My question is this. The boss wants to know how exactly this could make us money. The investment IS tax deductable, a we do get season tickets, but obviously neither of those things are enough. Any ideas? This is the team's first season, but they're already being promoted heavily even though the season doesn't begin until March. We really want to do this but need to know how this can make us money-it is this that will be the deciding factor for our boss. Help!


----------



## highstyleinc (Apr 4, 2007)

*Re: Help!*

I think you answered your own question. Your boss wants to know how this will make money. It's an investment. You won't make the money up front, but if you outline all your points as you just did, anyone can clearly see the potential it has!


----------



## Comin'OutSwingin (Oct 28, 2005)

*Re: Help!*

You are going to have to quantify your ROI to your boss. With this being the first year of the team in your area, that's going to be very difficult to do.

You boss is going to want to know how the money that's put into the sponsoring program is going to relate to revenue. Again, difficult, because you have no comparisons. Right now it's just a "hunch" that it can turn out well.

Nothing wrong with that, but certainly you can see the boss's point-or-view because it's the boss's money!

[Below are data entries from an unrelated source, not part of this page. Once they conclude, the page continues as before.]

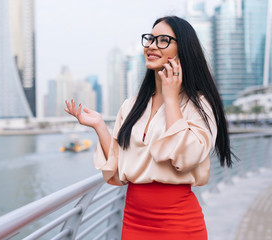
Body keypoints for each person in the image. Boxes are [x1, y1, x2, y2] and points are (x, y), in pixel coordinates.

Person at [65, 15, 235, 240]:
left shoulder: (199, 104)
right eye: (150, 39)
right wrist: (99, 126)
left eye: (163, 40)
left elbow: (186, 157)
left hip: (178, 222)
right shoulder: (132, 106)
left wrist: (171, 98)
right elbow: (118, 171)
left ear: (182, 49)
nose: (152, 46)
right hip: (134, 220)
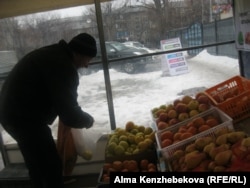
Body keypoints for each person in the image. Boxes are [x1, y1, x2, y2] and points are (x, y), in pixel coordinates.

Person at [0, 33, 97, 188]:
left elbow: (61, 101)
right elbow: (69, 113)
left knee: (38, 165)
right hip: (23, 119)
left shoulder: (54, 55)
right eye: (88, 59)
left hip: (13, 114)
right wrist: (87, 120)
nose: (87, 65)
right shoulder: (63, 66)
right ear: (78, 53)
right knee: (50, 167)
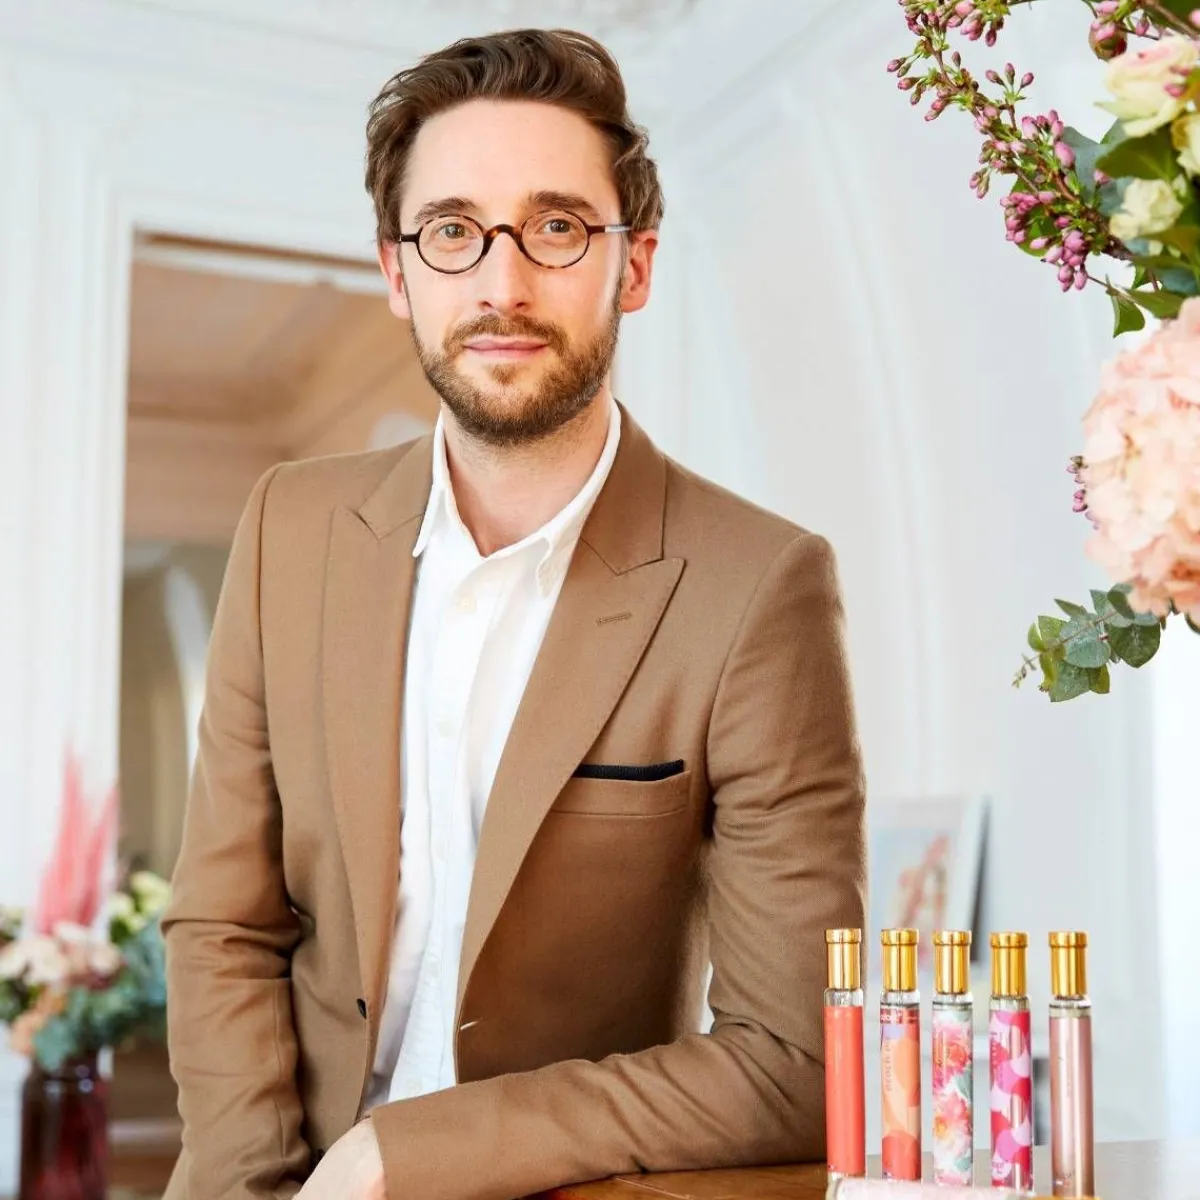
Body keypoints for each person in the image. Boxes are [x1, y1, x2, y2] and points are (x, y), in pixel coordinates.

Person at [161, 27, 866, 1200]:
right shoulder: (289, 525)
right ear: (398, 273)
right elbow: (223, 929)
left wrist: (404, 1152)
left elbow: (794, 1062)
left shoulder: (759, 587)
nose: (502, 286)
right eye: (452, 231)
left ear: (633, 266)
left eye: (557, 227)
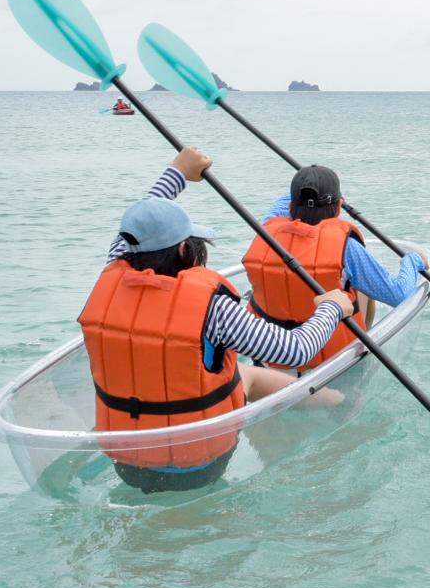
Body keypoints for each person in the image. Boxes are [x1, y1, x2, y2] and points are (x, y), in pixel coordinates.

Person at [78, 148, 354, 493]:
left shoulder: (115, 266)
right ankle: (343, 406)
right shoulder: (214, 310)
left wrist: (178, 171)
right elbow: (294, 351)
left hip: (126, 463)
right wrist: (332, 307)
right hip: (199, 466)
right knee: (248, 374)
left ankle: (333, 406)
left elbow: (140, 223)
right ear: (183, 251)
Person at [242, 164, 425, 372]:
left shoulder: (267, 230)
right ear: (339, 206)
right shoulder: (346, 248)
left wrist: (308, 184)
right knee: (360, 288)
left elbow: (284, 202)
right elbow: (400, 295)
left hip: (270, 357)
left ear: (292, 206)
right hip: (330, 366)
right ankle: (363, 354)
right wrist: (412, 261)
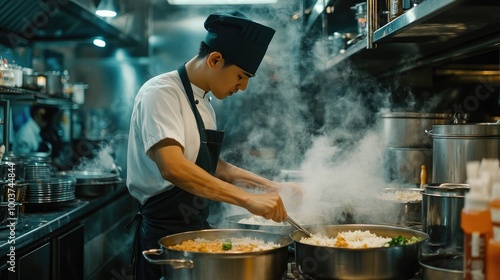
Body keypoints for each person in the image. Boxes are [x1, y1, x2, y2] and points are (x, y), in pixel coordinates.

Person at [126, 10, 301, 279]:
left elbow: (210, 166)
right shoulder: (161, 92)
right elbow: (173, 168)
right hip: (164, 239)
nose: (242, 87)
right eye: (241, 77)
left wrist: (272, 187)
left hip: (196, 233)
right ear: (215, 59)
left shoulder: (205, 103)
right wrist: (247, 200)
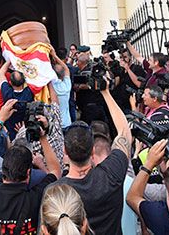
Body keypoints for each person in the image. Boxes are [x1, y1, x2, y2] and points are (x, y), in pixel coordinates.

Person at [0, 99, 62, 234]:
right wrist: (42, 136)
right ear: (28, 173)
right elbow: (55, 170)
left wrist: (0, 120)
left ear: (3, 170)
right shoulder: (35, 198)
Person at [60, 79, 130, 235]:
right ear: (93, 152)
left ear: (65, 151)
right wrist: (105, 92)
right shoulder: (111, 174)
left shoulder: (56, 190)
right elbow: (124, 132)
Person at [0, 61, 34, 139]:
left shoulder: (7, 92)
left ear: (10, 83)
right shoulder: (30, 92)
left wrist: (10, 59)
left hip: (10, 132)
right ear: (24, 81)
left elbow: (1, 73)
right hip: (26, 131)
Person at [50, 48, 73, 128]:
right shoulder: (67, 86)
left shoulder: (51, 86)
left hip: (55, 124)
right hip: (67, 122)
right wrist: (55, 56)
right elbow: (66, 69)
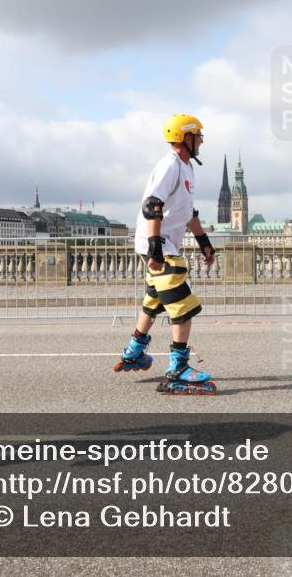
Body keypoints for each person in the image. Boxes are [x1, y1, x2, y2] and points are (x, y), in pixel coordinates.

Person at [113, 114, 217, 395]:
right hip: (158, 245)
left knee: (154, 300)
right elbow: (152, 205)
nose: (202, 142)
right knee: (183, 306)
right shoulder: (170, 165)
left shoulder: (187, 168)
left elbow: (188, 212)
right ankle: (179, 368)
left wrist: (203, 241)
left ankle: (135, 350)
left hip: (164, 243)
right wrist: (156, 247)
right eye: (199, 136)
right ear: (186, 138)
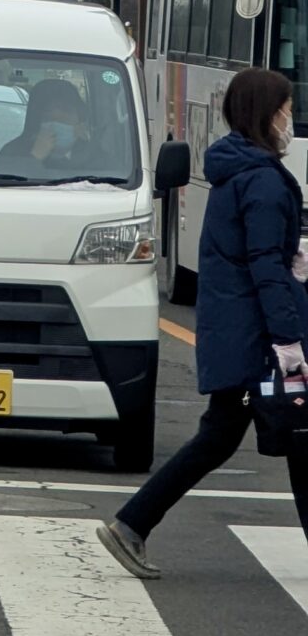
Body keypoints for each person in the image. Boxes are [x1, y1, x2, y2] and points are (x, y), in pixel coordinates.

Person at [98, 66, 308, 580]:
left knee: (234, 437)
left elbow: (249, 253)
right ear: (267, 115)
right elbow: (262, 265)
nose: (290, 120)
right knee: (296, 434)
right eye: (286, 110)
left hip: (237, 332)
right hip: (257, 339)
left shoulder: (235, 170)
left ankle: (132, 523)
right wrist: (287, 339)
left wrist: (292, 259)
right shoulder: (262, 180)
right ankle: (130, 524)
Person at [3, 78, 92, 167]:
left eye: (64, 118)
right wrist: (35, 157)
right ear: (36, 121)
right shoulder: (12, 152)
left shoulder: (92, 154)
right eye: (49, 118)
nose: (57, 126)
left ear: (80, 119)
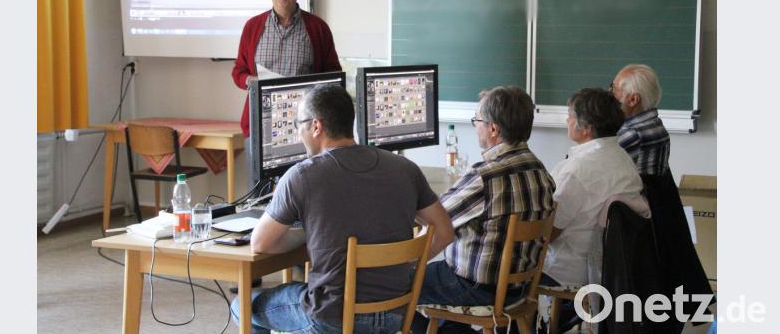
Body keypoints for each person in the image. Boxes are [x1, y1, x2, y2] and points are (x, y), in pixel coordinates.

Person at [230, 85, 455, 333]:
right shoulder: (406, 168)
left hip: (331, 318)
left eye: (298, 124)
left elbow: (260, 244)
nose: (298, 133)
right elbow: (445, 233)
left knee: (243, 305)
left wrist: (307, 233)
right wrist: (407, 263)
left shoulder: (301, 175)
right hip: (396, 314)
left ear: (316, 126)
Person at [412, 86, 555, 334]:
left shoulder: (486, 176)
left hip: (475, 288)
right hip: (520, 288)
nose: (474, 126)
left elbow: (435, 218)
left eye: (477, 120)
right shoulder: (540, 170)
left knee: (393, 281)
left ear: (493, 129)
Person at [539, 88, 643, 331]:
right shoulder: (622, 158)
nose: (567, 120)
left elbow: (548, 232)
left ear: (586, 128)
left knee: (502, 266)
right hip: (612, 267)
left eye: (570, 115)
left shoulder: (578, 169)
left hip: (571, 269)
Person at [231, 0, 341, 137]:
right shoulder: (252, 27)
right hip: (261, 121)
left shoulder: (318, 27)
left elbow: (333, 74)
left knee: (305, 166)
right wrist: (249, 80)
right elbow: (238, 71)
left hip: (305, 124)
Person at [610, 64, 670, 175]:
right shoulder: (655, 123)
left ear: (633, 99)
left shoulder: (631, 134)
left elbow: (596, 170)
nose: (610, 94)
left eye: (614, 89)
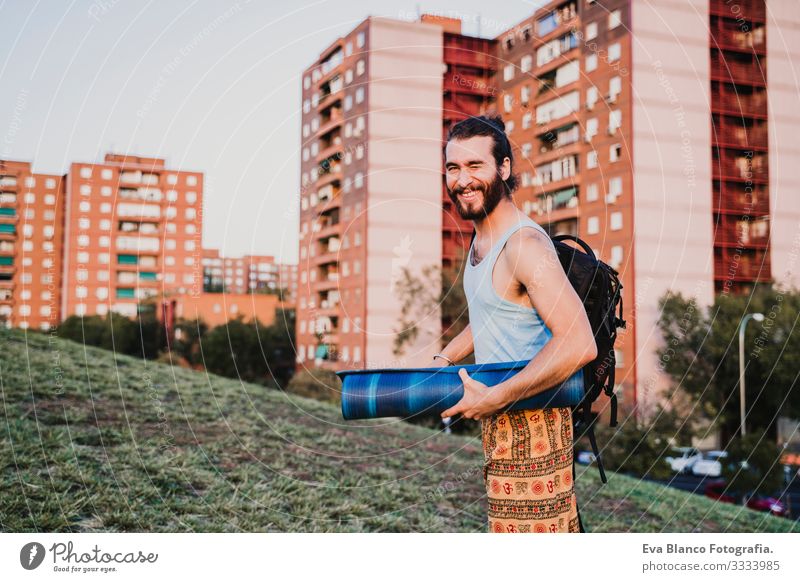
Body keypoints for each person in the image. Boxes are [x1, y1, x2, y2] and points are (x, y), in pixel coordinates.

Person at [432, 115, 597, 533]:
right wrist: (444, 356)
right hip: (501, 425)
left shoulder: (524, 245)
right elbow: (496, 313)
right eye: (453, 168)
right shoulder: (483, 239)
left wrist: (498, 396)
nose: (462, 180)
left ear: (503, 168)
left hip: (535, 425)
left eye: (475, 166)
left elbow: (580, 342)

My suggestion would be to contact sponsors of the teams in other cities in the league that have sponsored for multiple seasons. See what they think of their ROI. Is it worth it? Hopefully, you can find a screen printing business in another city. 

Maybe a screen printing business isn't the right fit for this type of business sponsorship, and maybe it is. 

Personally, I wouldn't go in to pitch this idea today, unless today is the only day you have. You have LOTS of homework to do before you pitch THIS idea.

I do some sponsoring myself, and have held a couple of events that required me to get sponsors. It's not something that you go into lightly, and requires much research.

I suggest you do some more research about sponsoring. If you have the type of relationship with your boss that you can "throw out" the idea, then go back and do some research, maybe it can work. But before a definite answer is made, you need to find out more about it IMO.


----------



## Rodney (Nov 3, 2004)

*This thread discusses almost the same exact marketing scenario* and some things you may want to consider.


----------



## billm75 (Feb 15, 2007)

Ok, I've got to ask. What's the team's name and league affiliation? If they're part of the NIFL stay away....stay FAR away. I got burned by that league just last season.


----------